Get HMTL code of a website

studio

#1

Hi,

is there some way how to store all the html code of a certain website into some text variable?

e.g. storing all the HTML source code of webpage www,msn.com to a string variable “Web_string”


#2

htmlString.xaml (5.5 KB)


How to get and store full HTML from page
#3

How would we do it if it was a secure website?


#4

It will work with both…check it out with https://www.google.co.in/.

or one more way by using HttpWebRequest and StreamReader also you can get the html of the provided url but Webclient class to simplify your work.

Regards…!!
Aksh


#5

Hi Aksh.

Is there any way that i can extract the same via DOM explorer or something similar?
Thanks.


#6

Did not get it… sorry… but DOM libraries will mostly available for server side scripting languages and if same thing you are getting with webclient then why you are not using it?


#7

This solution is very cool, and I will definitely be keeping it in mind.

I find however that it’s unable to deal with some URLs… for example Microsoft support docs, such as “https://support.microsoft.com/en-us/help/4025340”. It doesn’t crash or anything, the RPA simply vanishes into the ozone attempting to execute the Webclient.DownloadString on those URLs.

At least in our shop.
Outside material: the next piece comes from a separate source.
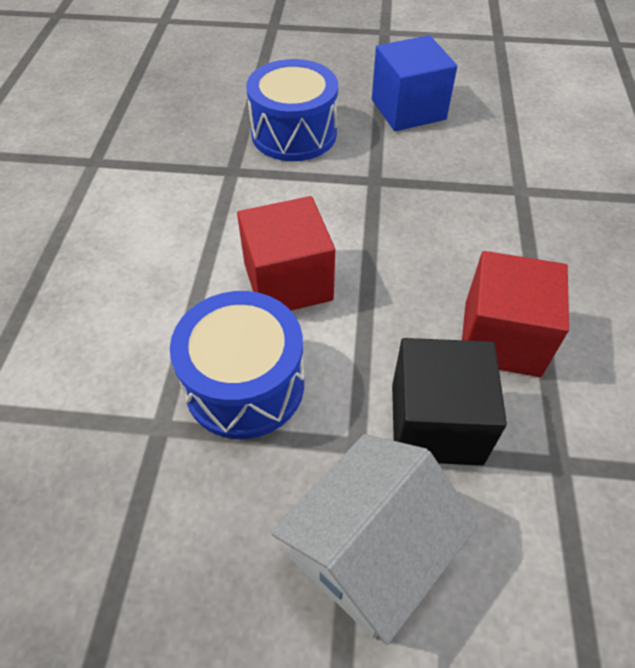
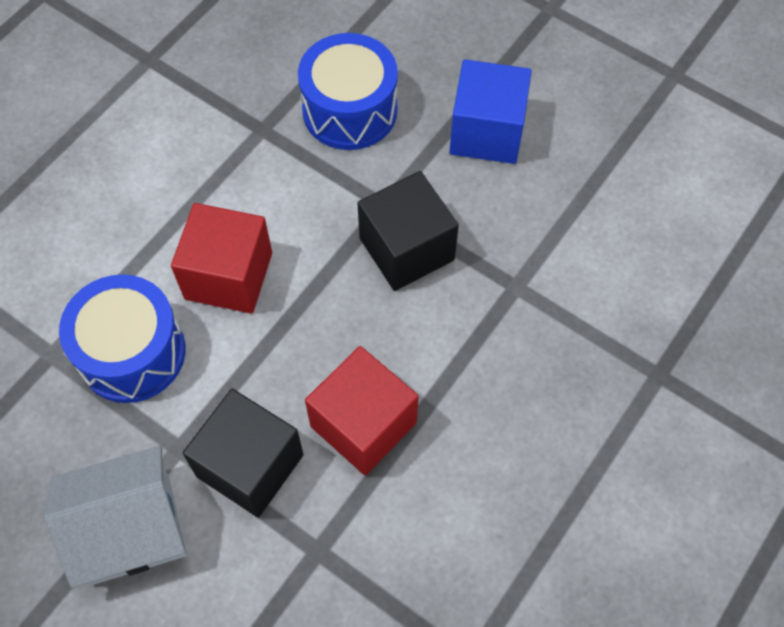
camera: 30 degrees right, 10 degrees up
none -> black cube [358,171,459,291]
I suspect it has something to do with security certificates (to be able access those URLs via IE… though not FF or Chrome… we have to add the domain to Trusted Sites) or something to do with the fact that those particular URLs are redirects. For example, URL “https://support.microsoft.com/en-us/help/4025340” will redirect to “https://support.microsoft.com/en-us/help/4025340/windows-7-sp1-windows-server-2008-r2-sp1-update-kb4025340”.

So it’s not solving my particular problem this afternoon. Definitely a technique to keep in mind though.
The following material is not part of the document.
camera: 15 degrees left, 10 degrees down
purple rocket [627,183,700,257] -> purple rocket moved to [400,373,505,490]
If anyone has any insight into what goes on here, we could sure use some enlightenment!


#8

Have you tried replacing “WriteLine” with “Write Text file”? I think WriteLine has character limit which is probably holding up the process.


#9

The issue’s not with outputting the retrieved HTML string, it’s getting the string in the first place. The ‘failure’ occurs at the webClient.DownloadString(“www.support.micrsoft.com”) step.


#10

Try this way

htmlString.xaml (7.9 KB)


#11

Hey everyone,

@vvaidya I am trying to extend this and search the source code for a string (variable or URL) and then write the results to a csv file.

For example, I want to be able to read the source code at https://www.samsung.com; see if the code contains “https://twitter.com/” and then write the value to a csv file.

Thanks,


#12

How do I supply username and password to a secure site using your htmlString example?